EMUI 10 bazuje na Androidzie 10, wiec nie mogło zabraknąć znanych i lubianych funkcji. Oczywiście na czele z trybem ciemnym. Ale EMUI 10 nie nie tylko efektowny wygląd, ale również poprawione bezpieczeństwo użytkowania, w tym dokładne monitorowanie uprawnień aplikacji. Tak aby żaden problem nie miał zbyt dużego apetytu na nasze prywatne dane.

SuperCharge – ależ to… się ładuje!

Wśród użytkowników smartfonów zauważyłem, że szybkie ładowanie docenia się dopiero wtedy, kiedy zacznie się z niego naprawdę korzystać. A powrót do wolniejszych standardów bywa bolesny.

Powiem Wam ciekawostkę. W ubiegłym roku, na początku użytkowania P30 Pro, nie wyjąłem z pudełka szybszej ładowarki. Stwierdziłem, że jej nie potrzebuję, a ładowarek w domu i tak jest nadmiar. Kiedy w magiczny sposób zaczęły gdzieś ginąć, jak to ładowarki, sięgnąłem w końcu do pudełka. To było jak podróż w czasie do epoki kompletnie innej technologii.

W P40 Pro szybką ładowarkę o mocy 40W od razu wyjąłem z pudełka. Smartfon podłączyłem do ładowania przed rozpoczęciem pisania tego tekstu, a stan naładowania akumulatora pokazywał 12%. Ja jeszcze piszę, a P40 Pro już się naładował.

Akumulator o pojemności 4200 mAh w Huwei P40 Pro wystarcza na pełny dzień bardzo intensywnego użytkowania. W nieco bardziej klasycznym trybie 1,5 – 2 dni nie stanowią dla niego żadnego problemu. A samo ładowania do pełna trwa niecałą godzinę.

Kolejny rok z rzędu Huawei z serii P mnie nie zawiódł

Niewiele osób może się tym pochwalić, ale serii P Huawei używam już od ośmiu lat(!). Nieprzerwanie od modelu P6 śledzę rozwój kolejnych urządzeń i pomimo tego z roku na rok nadal potrafią mnie zaskakiwać.

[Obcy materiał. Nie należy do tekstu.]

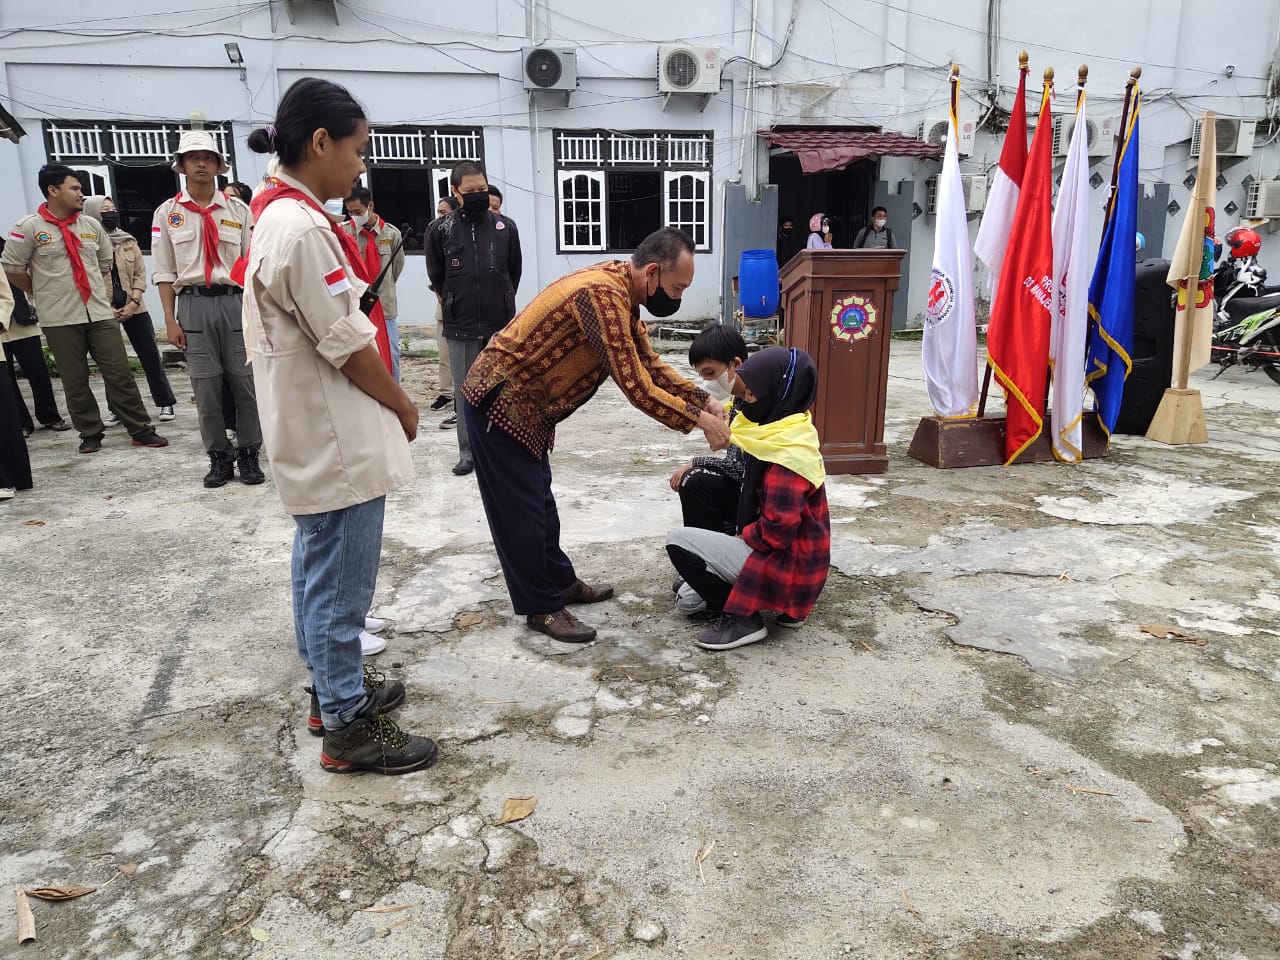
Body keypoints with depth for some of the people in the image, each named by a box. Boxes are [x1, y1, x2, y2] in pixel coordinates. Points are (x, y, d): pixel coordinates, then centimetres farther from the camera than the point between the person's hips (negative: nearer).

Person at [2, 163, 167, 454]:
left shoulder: (92, 225, 8)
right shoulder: (29, 228, -5)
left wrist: (97, 291, 15)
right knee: (75, 381, 5)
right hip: (60, 320, -3)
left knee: (120, 374, 2)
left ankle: (141, 430, 7)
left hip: (100, 314, 3)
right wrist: (43, 293, 5)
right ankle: (90, 433, 17)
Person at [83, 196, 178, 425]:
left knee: (151, 356, 1)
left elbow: (140, 274, 5)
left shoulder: (129, 241, 6)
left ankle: (165, 403, 10)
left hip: (134, 309, 2)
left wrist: (132, 303, -7)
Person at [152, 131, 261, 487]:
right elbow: (164, 273, 5)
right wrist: (170, 319, -1)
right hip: (193, 304, 0)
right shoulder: (167, 213, 7)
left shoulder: (238, 210, 7)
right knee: (206, 387, 4)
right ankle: (219, 457, 15)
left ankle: (248, 455, 14)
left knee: (246, 383, 2)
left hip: (235, 301, 0)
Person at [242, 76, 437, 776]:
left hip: (315, 436, 10)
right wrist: (403, 406, -4)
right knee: (341, 586, 1)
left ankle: (333, 687, 36)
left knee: (320, 574, 20)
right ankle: (348, 726, 15)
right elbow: (348, 345, -20)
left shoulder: (279, 216, 11)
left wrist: (387, 404, 13)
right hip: (337, 439, -10)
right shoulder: (302, 228, -21)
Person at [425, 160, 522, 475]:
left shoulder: (506, 226, 3)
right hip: (460, 327, 0)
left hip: (501, 324, 1)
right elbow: (436, 276, 11)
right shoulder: (439, 230, 0)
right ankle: (468, 453, 15)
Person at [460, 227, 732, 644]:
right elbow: (637, 388, -29)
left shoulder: (621, 290, 4)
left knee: (539, 499, 19)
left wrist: (703, 399, 0)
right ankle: (542, 607, 13)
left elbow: (649, 364, 9)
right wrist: (698, 421, -19)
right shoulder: (603, 296, -28)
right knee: (521, 510, 1)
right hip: (498, 403, -10)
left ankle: (560, 582, 33)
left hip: (524, 407, 10)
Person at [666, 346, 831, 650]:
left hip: (787, 565, -9)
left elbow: (777, 531, -28)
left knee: (679, 541, -12)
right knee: (688, 600, 15)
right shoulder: (781, 431, 3)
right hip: (785, 553, 9)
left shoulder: (787, 458, -26)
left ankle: (742, 618, -7)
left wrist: (745, 536, -10)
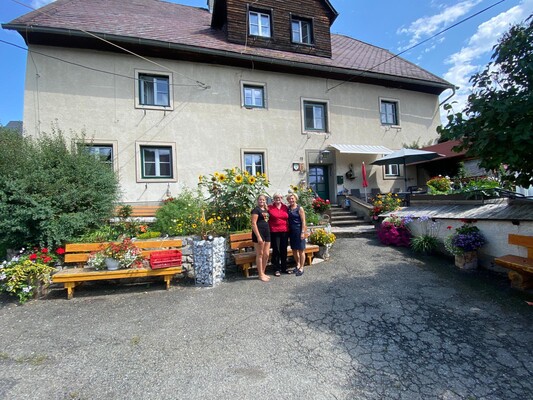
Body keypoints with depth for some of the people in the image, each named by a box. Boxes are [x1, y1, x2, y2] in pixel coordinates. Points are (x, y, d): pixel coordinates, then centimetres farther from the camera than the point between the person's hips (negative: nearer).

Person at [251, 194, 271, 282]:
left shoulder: (266, 210, 15)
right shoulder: (256, 210, -7)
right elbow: (253, 224, -15)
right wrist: (258, 236, -19)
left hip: (267, 233, 8)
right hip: (259, 233, -8)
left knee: (266, 255, 10)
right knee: (260, 254, 1)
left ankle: (263, 272, 24)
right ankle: (260, 274, 11)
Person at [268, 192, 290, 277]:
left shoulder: (285, 207, 8)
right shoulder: (270, 207, -2)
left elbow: (288, 219, 14)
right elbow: (267, 219, -1)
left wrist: (288, 230, 10)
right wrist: (268, 230, -10)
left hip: (284, 231, 3)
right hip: (274, 232, -3)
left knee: (284, 250, 11)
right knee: (276, 250, 3)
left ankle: (284, 268, 25)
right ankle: (277, 269, 15)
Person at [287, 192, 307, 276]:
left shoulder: (300, 209, -6)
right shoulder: (288, 208, 7)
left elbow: (303, 221, -8)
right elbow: (287, 220, 12)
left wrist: (303, 232, -14)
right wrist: (288, 231, 7)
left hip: (299, 231, -5)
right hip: (291, 231, 5)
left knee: (301, 250, 2)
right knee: (294, 250, 14)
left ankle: (301, 268, 11)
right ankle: (298, 264, 32)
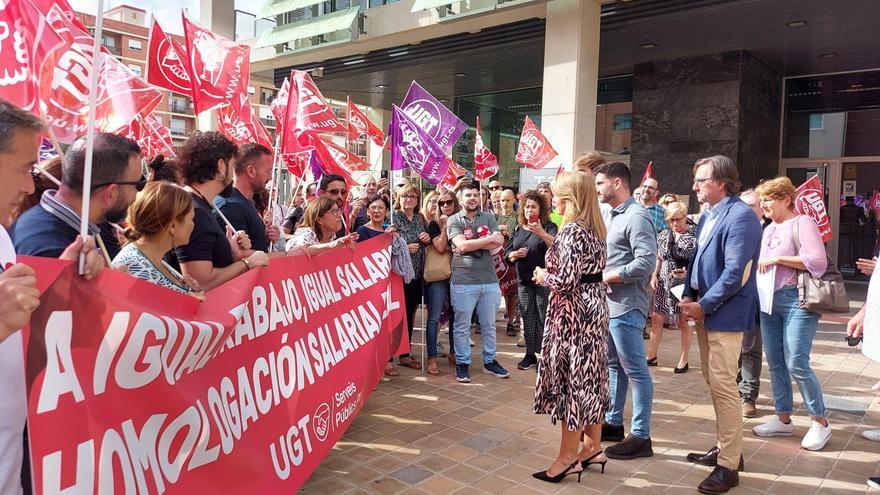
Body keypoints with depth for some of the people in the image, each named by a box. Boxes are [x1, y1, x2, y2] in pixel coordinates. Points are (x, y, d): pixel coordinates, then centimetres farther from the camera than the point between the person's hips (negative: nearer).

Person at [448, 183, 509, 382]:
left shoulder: (488, 218, 8)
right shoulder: (454, 220, 0)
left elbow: (498, 245, -4)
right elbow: (461, 245, -15)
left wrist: (471, 244, -12)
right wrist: (490, 238, -9)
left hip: (489, 280, 3)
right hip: (463, 281, -3)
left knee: (489, 325, 14)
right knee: (462, 326, 6)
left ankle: (489, 361, 28)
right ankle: (462, 363, 20)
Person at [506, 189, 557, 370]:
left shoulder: (549, 226, -5)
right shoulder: (519, 230, 11)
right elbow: (507, 253, 14)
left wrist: (542, 233, -41)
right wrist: (515, 254, -8)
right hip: (524, 281, 5)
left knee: (544, 319, -3)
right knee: (527, 318, 11)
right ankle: (530, 354, 20)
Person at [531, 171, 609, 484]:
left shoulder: (572, 230, -20)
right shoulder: (594, 228, 10)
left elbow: (565, 280, -25)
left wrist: (543, 277, -6)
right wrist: (546, 239, 14)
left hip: (574, 311, -10)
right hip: (594, 305, 10)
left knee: (570, 378, 0)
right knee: (589, 377, 15)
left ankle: (568, 457, 11)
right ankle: (592, 447, 27)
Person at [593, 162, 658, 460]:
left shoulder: (636, 217, -14)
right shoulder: (615, 216, 15)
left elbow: (646, 262, -23)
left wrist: (608, 278, -16)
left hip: (626, 307, -10)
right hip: (610, 304, 10)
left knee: (635, 371, -2)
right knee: (613, 366, 17)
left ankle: (641, 437, 7)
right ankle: (613, 423, 30)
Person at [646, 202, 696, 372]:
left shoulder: (694, 236, -11)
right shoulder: (663, 235, 5)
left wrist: (687, 272, -26)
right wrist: (654, 275, 5)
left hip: (684, 284, -5)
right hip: (664, 283, 5)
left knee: (683, 322, 7)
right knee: (657, 318, 10)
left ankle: (684, 360, 22)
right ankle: (652, 355, 24)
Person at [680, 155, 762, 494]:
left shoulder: (740, 216, -16)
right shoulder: (707, 216, 12)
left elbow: (736, 273, -21)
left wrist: (703, 306, -16)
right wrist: (688, 296, 4)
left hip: (726, 313, -9)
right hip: (705, 310, 9)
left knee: (723, 386, -6)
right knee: (713, 382, 16)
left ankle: (729, 466, 5)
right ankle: (726, 448, 30)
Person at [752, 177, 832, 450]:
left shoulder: (802, 222, -6)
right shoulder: (769, 229, 17)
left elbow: (818, 261, -17)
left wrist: (777, 259, -15)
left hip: (797, 300, -8)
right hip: (769, 301, 8)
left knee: (796, 364, -7)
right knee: (775, 364, 10)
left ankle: (820, 423, 9)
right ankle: (783, 419, 21)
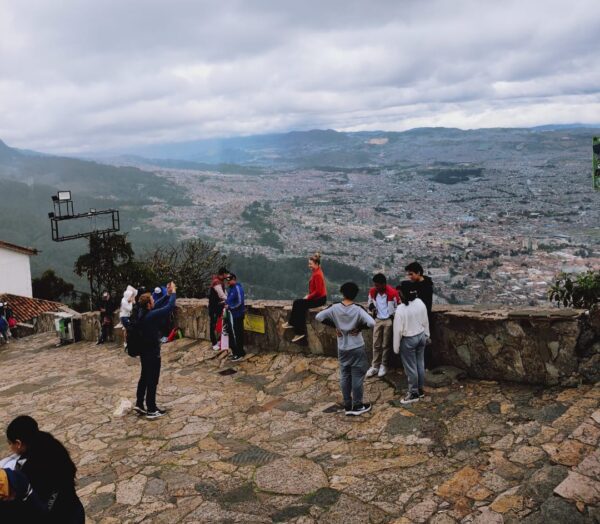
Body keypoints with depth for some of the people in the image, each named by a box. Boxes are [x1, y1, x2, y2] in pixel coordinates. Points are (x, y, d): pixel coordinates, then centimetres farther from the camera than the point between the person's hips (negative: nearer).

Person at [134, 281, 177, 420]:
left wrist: (167, 294, 9)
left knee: (144, 378, 20)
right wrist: (173, 293, -8)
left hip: (144, 351, 9)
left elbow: (157, 306, 13)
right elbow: (169, 307, -21)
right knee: (152, 381, 1)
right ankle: (151, 410, 10)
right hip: (152, 353, -9)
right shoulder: (151, 315, -25)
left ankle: (139, 404, 28)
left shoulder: (141, 313, 0)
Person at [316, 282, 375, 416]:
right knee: (357, 377, 8)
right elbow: (372, 323, -27)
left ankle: (347, 406, 21)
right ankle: (357, 406, 18)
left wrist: (334, 325, 1)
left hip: (342, 349, 3)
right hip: (357, 348, -3)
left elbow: (318, 317, -5)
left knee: (344, 377, 13)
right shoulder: (358, 309, -17)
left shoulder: (335, 308, -9)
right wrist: (360, 327, -9)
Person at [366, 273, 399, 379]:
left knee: (386, 345, 7)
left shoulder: (392, 293, -20)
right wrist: (371, 308, -10)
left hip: (389, 320, -4)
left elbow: (398, 307, -8)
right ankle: (375, 366, 17)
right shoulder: (372, 291, -7)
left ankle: (384, 365, 22)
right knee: (376, 344, 8)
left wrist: (393, 316, -12)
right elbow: (369, 303, 10)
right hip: (377, 320, 4)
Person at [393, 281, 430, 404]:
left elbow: (398, 330, -18)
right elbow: (425, 321, 4)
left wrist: (396, 347, -7)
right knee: (420, 364, 18)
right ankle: (420, 390, 31)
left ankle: (414, 393, 18)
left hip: (408, 340, -6)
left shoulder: (401, 309, -25)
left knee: (410, 367, 7)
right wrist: (426, 335, 19)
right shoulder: (420, 303, -8)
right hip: (421, 336, 7)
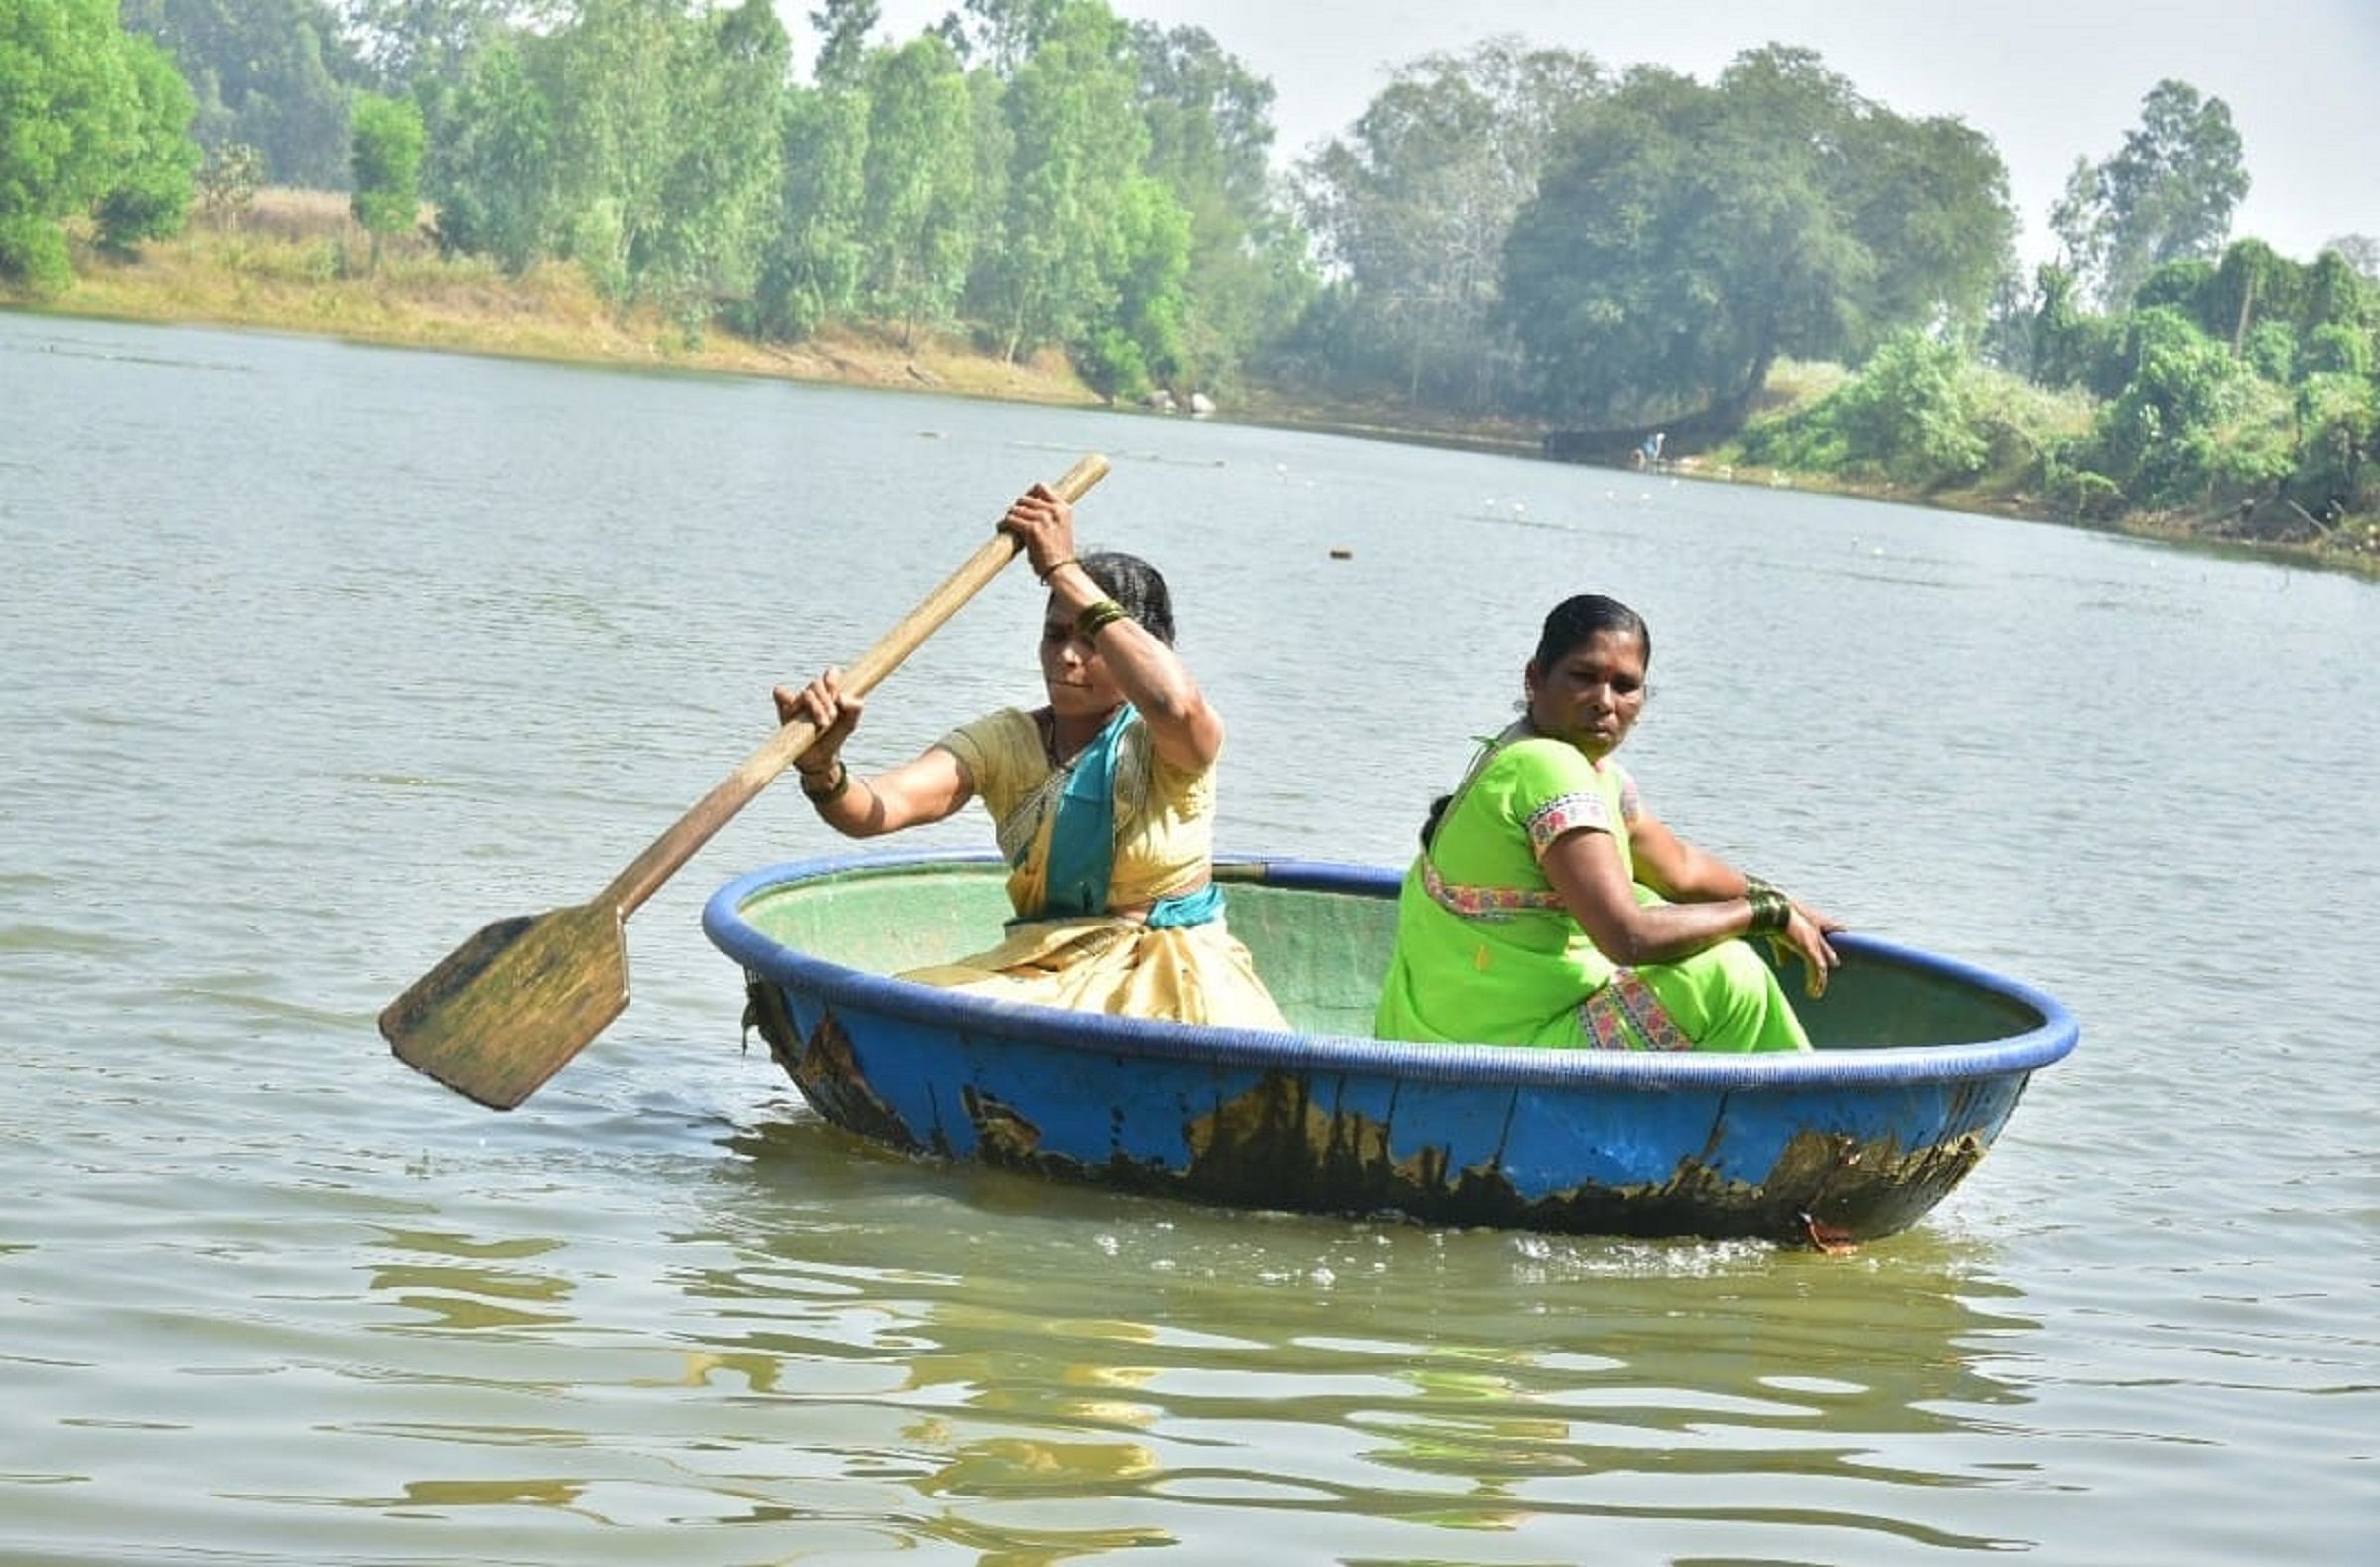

To jest w nich najlepsze. Że kiedy już myślisz, że zdjęcia nie mogą być lepsze, ekran ładniejszy, a akumulator nie naładuje się szybciej, za rok przychodzi kolejny smartfon z serii P i pokazuje, że można.

I nie inaczej jest w przypadku P40 Pro. Lepszy ekran, lepszy aparat, lepsze filmy, szybkie ładowanie, większa wydajność… I już kolejny rok z rzędu Huawei nie tylko udowadnia, że stale można poprawiać jakość produktów, ale też pokazuje konkurencji w jakim kierunku powinni rozwijać aparty w swoich smartfonach. I chociaż faktycznie są one coraz lepsze, to niezmiennie Huawei nadal rozdaje karty.